Pirates pitching as a group issued eight walks and released three wild pitches before the night ended. Two could-have-been-made defensive plays didn't help. And the offense came up with just five hits in its night's work.
Ohlendorf came into the start still looking for his first win with the organization. His last start ended fairly quickly, as would this one. The right-hander escaped a second inning in which he walked two, allowed an extra-base hit and threw a wild pitch, but he wouldn't have the same magic in the third.
"Overall, the efficiency of my pitches was pretty bad. Those four walks, especially the last three, were pretty bad. Hopefully next time I'll work on throwing more strikes, especially earlier in the count."
-- Ross Ohlendorf
Even he struggled to identify positives afterward.
"My slider was really inconsistent," Ohlendorf said. "My fastball I didn't locate like I should have either. I didn't feel like I threw my changeup well tonight either."
His command with his breaking ball was especially off.
"I was bouncing it pretty far in front of the plate at times," said Ohlendorf, who dropped to 0-2 with the loss. "I threw one that almost hit the grass."
A walk, single and another pitch to the backstop set up Manny Ramirez's two-run double in the third. An ill-advised throw on a stolen base attempt -- with two outs -- then plated another Dodgers run.
In an attempt to throw out first baseman James Loney at second, catcher Ryan Doumit launched a one-hop throw that ended up in center field. Ramirez, who was standing on third, scored. Ohlendorf then struck out outfielder Matt Kemp to end the inning.

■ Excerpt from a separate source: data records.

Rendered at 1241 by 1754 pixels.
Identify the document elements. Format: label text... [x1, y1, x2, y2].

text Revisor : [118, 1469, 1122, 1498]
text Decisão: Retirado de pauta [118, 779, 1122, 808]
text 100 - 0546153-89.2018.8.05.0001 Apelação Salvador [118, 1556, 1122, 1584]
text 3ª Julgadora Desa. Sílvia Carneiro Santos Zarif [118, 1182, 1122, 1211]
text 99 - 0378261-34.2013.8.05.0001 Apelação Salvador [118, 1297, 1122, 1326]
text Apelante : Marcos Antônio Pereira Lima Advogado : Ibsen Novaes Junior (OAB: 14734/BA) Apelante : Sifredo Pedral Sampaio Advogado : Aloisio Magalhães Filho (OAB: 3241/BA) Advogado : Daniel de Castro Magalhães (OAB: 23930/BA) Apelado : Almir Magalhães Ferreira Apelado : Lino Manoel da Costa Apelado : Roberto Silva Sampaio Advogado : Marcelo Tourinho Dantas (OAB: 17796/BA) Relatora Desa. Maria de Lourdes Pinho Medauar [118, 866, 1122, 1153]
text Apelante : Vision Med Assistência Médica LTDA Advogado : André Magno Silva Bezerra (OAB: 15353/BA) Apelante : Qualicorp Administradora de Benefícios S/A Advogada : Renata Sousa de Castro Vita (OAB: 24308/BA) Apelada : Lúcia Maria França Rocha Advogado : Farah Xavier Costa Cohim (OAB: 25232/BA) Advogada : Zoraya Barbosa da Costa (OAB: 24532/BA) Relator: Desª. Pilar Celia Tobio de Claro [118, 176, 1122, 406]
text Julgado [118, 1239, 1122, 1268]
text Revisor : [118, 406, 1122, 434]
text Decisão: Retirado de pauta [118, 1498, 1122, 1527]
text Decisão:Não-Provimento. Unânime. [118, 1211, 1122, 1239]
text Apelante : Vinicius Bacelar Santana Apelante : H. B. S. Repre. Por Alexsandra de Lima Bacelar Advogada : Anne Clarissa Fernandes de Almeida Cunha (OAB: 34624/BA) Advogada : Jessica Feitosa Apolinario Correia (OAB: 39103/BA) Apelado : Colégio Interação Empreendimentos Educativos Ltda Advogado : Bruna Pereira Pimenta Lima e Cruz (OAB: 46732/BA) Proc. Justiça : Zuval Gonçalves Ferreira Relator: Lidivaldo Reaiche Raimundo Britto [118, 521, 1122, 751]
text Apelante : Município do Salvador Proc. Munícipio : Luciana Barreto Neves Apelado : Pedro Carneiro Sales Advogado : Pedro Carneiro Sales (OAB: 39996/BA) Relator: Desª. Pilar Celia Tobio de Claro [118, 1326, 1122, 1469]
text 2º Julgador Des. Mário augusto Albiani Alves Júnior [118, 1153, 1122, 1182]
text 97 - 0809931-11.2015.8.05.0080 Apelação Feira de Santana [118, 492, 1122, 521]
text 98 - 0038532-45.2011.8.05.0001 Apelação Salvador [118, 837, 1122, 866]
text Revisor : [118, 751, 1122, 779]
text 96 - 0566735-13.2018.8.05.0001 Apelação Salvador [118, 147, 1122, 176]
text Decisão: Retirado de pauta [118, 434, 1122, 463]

That would be it for Ohlendorf. The three runs (two earned) on five hits and four walks amassed a total of 70 pitches in his three-inning start. To put that into perspective, Dodgers starter Hiroki Kuroda needed just 83 pitches to finish seven.

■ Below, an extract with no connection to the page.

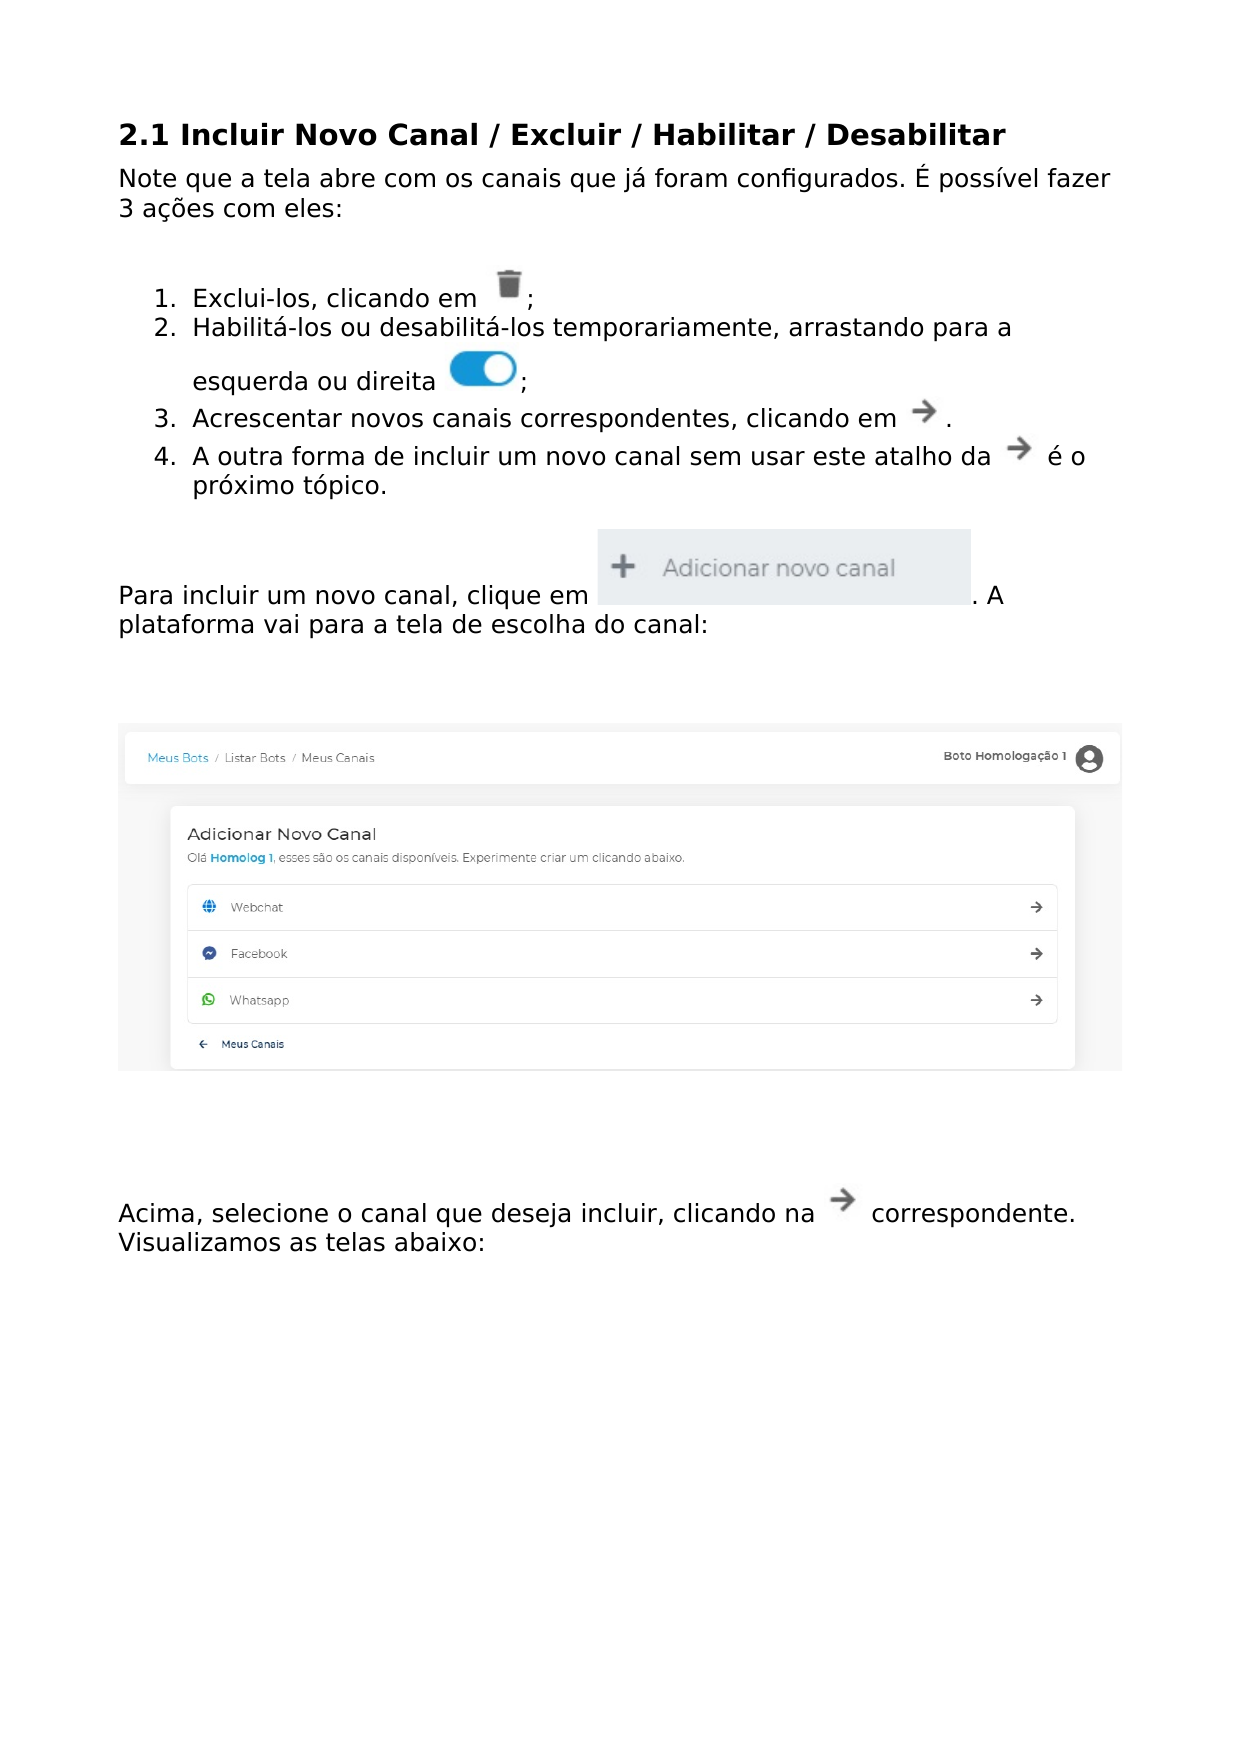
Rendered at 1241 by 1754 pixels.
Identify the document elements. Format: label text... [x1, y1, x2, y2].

"Overall, the efficiency of my pitches was pretty bad," Ohlendorf said. "Those four walks, especially the last three, were pretty bad. Hopefully next time I'll work on throwing more strikes, especially earlier in the count."
Emulating Ohlendorf -- and not in a positive way -- Marino Salas had control issues of his own. He walked the first two hitters he saw before two defensive muffs scored two.
A mistimed jump by Brandon Moss at the right-field wall led to a bases-loaded, one-out situation after it dropped behind him.
A low, sharp line drive that Adam LaRoche was unable to corral then scooted into right field for a two-run single.
A frustrating way to follow up a weekend high?
"Most definitely," said outfielder Nyjer Morgan, who, on a positive note, has reached base safely in each of his past 18 starts. "It's just part of the game. Sometimes everybody is going and sometimes not."
Before this game ended, outfielder Juan Pierre would connect for his first home run in 1,070 at-bats, a near-two-year span. And another wild pitch put the Dodgers in position to tally a run on a sacrifice fly that would have otherwise been a harmless fly out.
Those fans who stuck through this one saw the only significant offense flicker in the ninth, when a two-out home run by Adam LaRoche -- his 20th of the season -- did nothing more than prevent the Pirates from being shut out for the fifth time since trading away Jason Bay.
Before LaRoche's blast into the right-field stands, Kuroda limited the Pirates to just one hit after allowing consecutive singles to start the game.
"He was hitting his spots down," Russell said. "There wasn't much of an approach you could take with him. He got ahead and got you out of your comfort zone."
The loss dropped the Pirates back to one game below .500 at home this season and marked their third loss in four games against the National League West-leading Dodgers this season.